## ENTRIES SHOWN
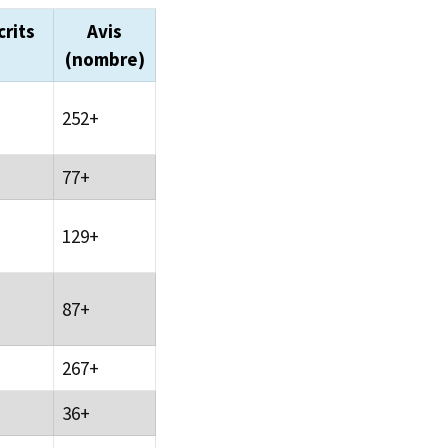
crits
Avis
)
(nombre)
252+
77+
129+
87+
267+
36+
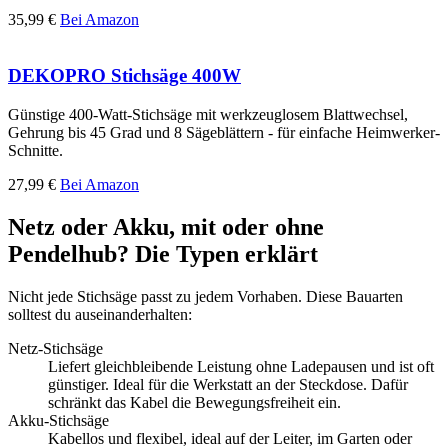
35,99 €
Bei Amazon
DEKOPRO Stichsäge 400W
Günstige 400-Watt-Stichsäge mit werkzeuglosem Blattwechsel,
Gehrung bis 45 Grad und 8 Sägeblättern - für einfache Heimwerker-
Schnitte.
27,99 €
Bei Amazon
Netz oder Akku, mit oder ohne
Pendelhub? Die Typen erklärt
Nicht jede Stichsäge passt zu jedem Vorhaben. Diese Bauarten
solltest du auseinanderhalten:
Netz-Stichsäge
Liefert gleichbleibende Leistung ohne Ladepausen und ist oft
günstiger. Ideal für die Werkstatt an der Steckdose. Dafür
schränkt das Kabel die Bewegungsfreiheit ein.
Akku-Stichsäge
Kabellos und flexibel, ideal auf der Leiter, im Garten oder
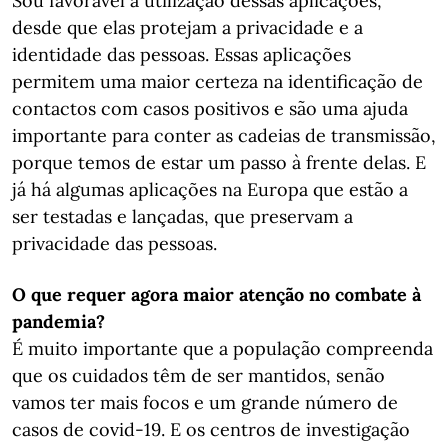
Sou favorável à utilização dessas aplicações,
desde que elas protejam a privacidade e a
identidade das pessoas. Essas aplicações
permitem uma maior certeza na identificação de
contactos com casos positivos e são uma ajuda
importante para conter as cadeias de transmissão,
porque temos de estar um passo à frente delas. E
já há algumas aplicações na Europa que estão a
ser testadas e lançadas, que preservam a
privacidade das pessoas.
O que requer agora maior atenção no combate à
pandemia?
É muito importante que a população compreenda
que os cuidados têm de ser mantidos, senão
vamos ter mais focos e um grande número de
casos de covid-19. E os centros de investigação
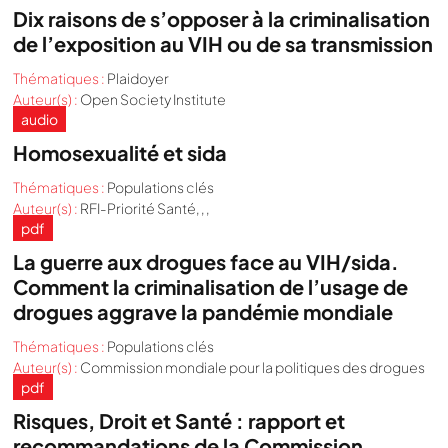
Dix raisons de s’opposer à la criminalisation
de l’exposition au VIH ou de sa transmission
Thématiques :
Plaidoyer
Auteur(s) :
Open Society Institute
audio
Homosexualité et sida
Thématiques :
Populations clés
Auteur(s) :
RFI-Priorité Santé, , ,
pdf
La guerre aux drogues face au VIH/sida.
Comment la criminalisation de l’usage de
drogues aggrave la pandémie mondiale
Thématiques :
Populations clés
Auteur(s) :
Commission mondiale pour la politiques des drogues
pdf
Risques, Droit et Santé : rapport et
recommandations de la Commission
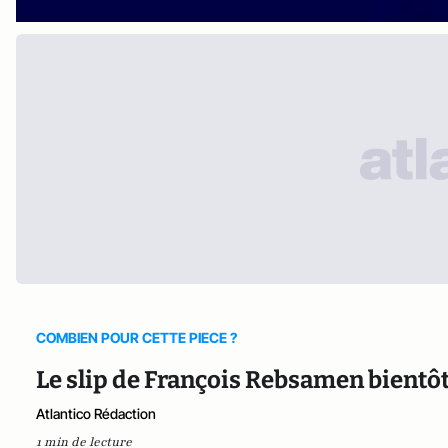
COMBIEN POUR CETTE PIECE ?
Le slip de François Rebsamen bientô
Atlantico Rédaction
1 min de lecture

## TASK
Going through the entries above, report how many lines contain the word "ohne", with no other text.

## WRITTEN ANSWER
2